Happy Fourth of July! Today we celebrate 239 years of American independence. To that end, here are four interesting facts about this uniquely American holiday that you might not be aware of.

(1) Did you know that the Second Continental Congress approved a resolution to dissolve all political ties with Great Britain on July 2, 1776? It wasn’t until two days later, on July 4th, that the Founding Fathers formally adopted the document we now universally refer to as the “Declaration of Independence.”

“The Second Day of July 1776, will be the most memorable Epocha, in the History of America,” John Adams wrote his wife Abigail on July 3, 1776. As it turned out, he was off by a few days.

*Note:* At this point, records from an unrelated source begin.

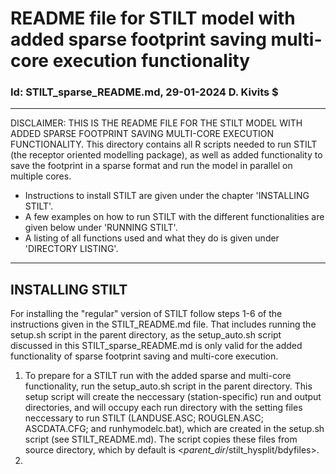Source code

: # README file for STILT model with added sparse footprint saving multi-core execution functionality
### Id: STILT_sparse_README.md, 29-01-2024 D. Kivits $
---
DISCLAIMER: THIS IS THE README FILE FOR THE STILT MODEL WITH ADDED SPARSE FOOTPRINT SAVING MULTI-CORE EXECUTION FUNCTIONALITY.
This directory contains all R scripts needed to run STILT (the receptor oriented modelling package), as well as added functionality to save the footprint in a sparse format and run the model in parallel on multiple cores. 

- Instructions to install STILT are given under the chapter 'INSTALLING STILT'. 
- A few examples on how to run STILT with the different functionalities are given below under 'RUNNING STILT'.
- A listing of all functions used and what they do is given under 'DIRECTORY LISTING'.
---

## INSTALLING STILT
For installing the "regular" version of STILT follow steps 1-6 of the instructions given in the STILT_README.md file. That includes running the setup.sh script in the parent directory, as the setup_auto.sh script discussed in this STILT_sparse_README.md is only valid for the added functionality of sparse footprint saving and multi-core execution.

1. To prepare for a STILT run with the added sparse and multi-core functionality, run the setup_auto.sh script in the parent directory. This setup script will create the neccessary (station-specific) run and output directories, and will occupy each run directory with the setting files neccessary to run STILT (LANDUSE.ASC; ROUGLEN.ASC; ASCDATA.CFG; and runhymodelc.bat), which are created in the setup.sh script (see STILT_README.md). The script copies these files from source directory, which by default is <*parent_dir*/stilt_hysplit/bdyfiles>. 
2. <Link to Github branch where added STILT functionality is stored (everything that is added onto regular STILT)>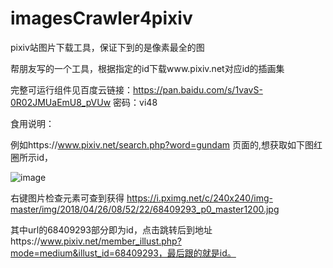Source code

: # imagesCrawler4pixiv
pixiv站图片下载工具，保证下到的是像素最全的图

帮朋友写的一个工具，根据指定的id下载www.pixiv.net对应id的插画集

完整可运行组件见百度云链接：https://pan.baidu.com/s/1vavS-0R02JMUaEmU8_pVUw 密码：vi48

食用说明：

例如https://www.pixiv.net/search.php?word=gundam   页面的,想获取如下图红圈所示id，

![image](https://github.com/xfrzrcj/imagesCrawler4pixiv/images/example1.png)

右键图片检查元素可查到获得 https://i.pximg.net/c/240x240/img-master/img/2018/04/26/08/52/22/68409293_p0_master1200.jpg

其中url的68409293部分即为id，点击跳转后到地址https://www.pixiv.net/member_illust.php?mode=medium&illust_id=68409293，最后跟的就是id。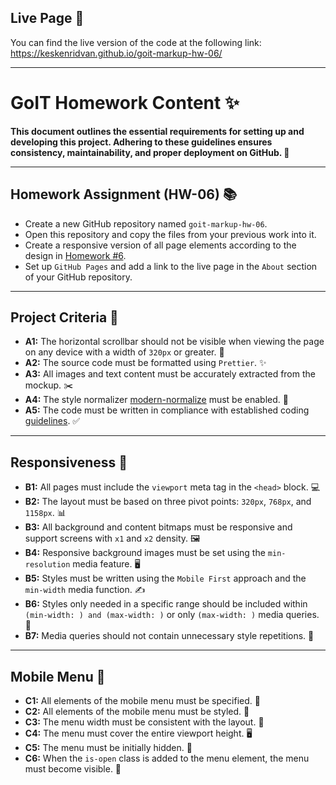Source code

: ## Live Page :link:

You can find the live version of the code at the following link: https://keskenridvan.github.io/goit-markup-hw-06/

---

# GoIT Homework Content ✨

**This document outlines the essential requirements for setting up and developing this project. Adhering to these guidelines ensures consistency, maintainability, and proper deployment on GitHub. 🚀**

---

## Homework Assignment (HW-06) 📚

- Create a new GitHub repository named `goit-markup-hw-06`.
- Open this repository and copy the files from your previous work into it.
- Create a responsive version of all page elements according to the design in [Homework #6](https://www.figma.com/design/wuEpGhwCepGCOUw7mZFRac/Web-Studio--Version-5.0-?node-id=570573-1472).
- Set up `GitHub Pages` and add a link to the live page in the `About` section of your GitHub repository.

---

## Project Criteria 📁

- **A1:** The horizontal scrollbar should not be visible when viewing the page on any device with a width of `320px` or greater. 📏
- **A2:** The source code must be formatted using `Prettier`. ✨
- **A3:** All images and text content must be accurately extracted from the mockup. ✂️
- **A4:** The style normalizer [modern-normalize](https://www.figma.com/design/wuEpGhwCepGCOUw7mZFRac/Web-Studio--Version-5.0-?node-id=570573-1472) must be enabled. 🎨
- **A5:** The code must be written in compliance with established coding [guidelines](https://codeguide.co/). ✅

---

## Responsiveness 📱

- **B1:** All pages must include the `viewport` meta tag in the `<head>` block. 💻
- **B2:** The layout must be based on three pivot points: `320px`, `768px`, and `1158px`. 📊
- **B3:** All background and content bitmaps must be responsive and support screens with `x1` and `x2` density. 🖼️
- **B4:** Responsive background images must be set using the `min-resolution` media feature. 🖥️
- **B5:** Styles must be written using the `Mobile First` approach and the `min-width` media function. ✍️
- **B6:** Styles only needed in a specific range should be included within `(min-width: ) and (max-width: )` or only `(max-width: )` media queries. 🎯
- **B7:** Media queries should not contain unnecessary style repetitions. 🚫

---

## Mobile Menu 🍔

- **C1:** All elements of the mobile menu must be specified. 📝
- **C2:** All elements of the mobile menu must be styled. 🎨
- **C3:** The menu width must be consistent with the layout. 📐
- **C4:** The menu must cover the entire viewport height. 🖥️
- **C5:** The menu must be initially hidden. 👻
- **C6:** When the `is-open` class is added to the menu element, the menu must become visible. 👀

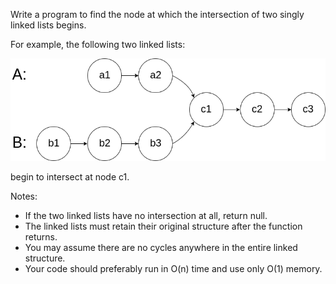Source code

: Write a program to find the node at which the intersection of two singly linked lists begins.

For example, the following two linked lists:

![](160.png)

begin to intersect at node c1.

Notes:

- If the two linked lists have no intersection at all, return null.
- The linked lists must retain their original structure after the function returns.
- You may assume there are no cycles anywhere in the entire linked structure.
- Your code should preferably run in O(n) time and use only O(1) memory.
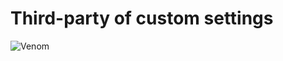 Third-party of custom settings
==============================
![Venom](http://i.imgur.com/RP0zzSW.png)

(2) John Adams and Thomas Jefferson both passed away on July 4, 1826 — 50 years after the Declaration of Independence was formally adopted. The fifth president of the United States, James Monroe, also died on July 4th shortly thereafter — in 1831.

(3) Fifty-six men signed the Declaration of Independence. Pennsylvania’s Benjamin Franklin (70) was the oldest to sign his name, and South Carolina’s Edward Rutledge (26) was the youngest.

(4) John Hancock was the first delegate to sign the Declaration; and he was onlyone of two delegates to do so on July 4, 1776. According to legend, he decided to sign his name in big, ostentatious letters so that, as he put it, the “fat old King could read it without his spectacles.”